#### DATASET RECORDS

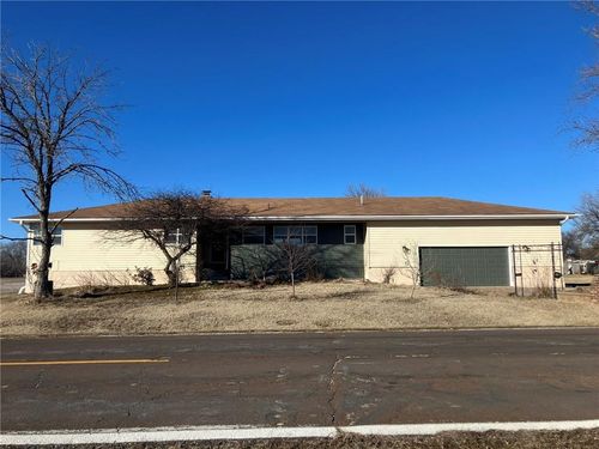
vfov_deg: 49.7
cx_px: 300
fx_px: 485
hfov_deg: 63.4
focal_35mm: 28
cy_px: 224
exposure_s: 1/2208
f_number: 1.8
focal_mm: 3.99
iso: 32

########

__INSTRUCTION__.
Return the complete data unchanged and include none of the pictures.

__EXERCISE RESULT__.
vfov_deg: 49.7
cx_px: 300
fx_px: 485
hfov_deg: 63.4
focal_35mm: 28
cy_px: 224
exposure_s: 1/2208
f_number: 1.8
focal_mm: 3.99
iso: 32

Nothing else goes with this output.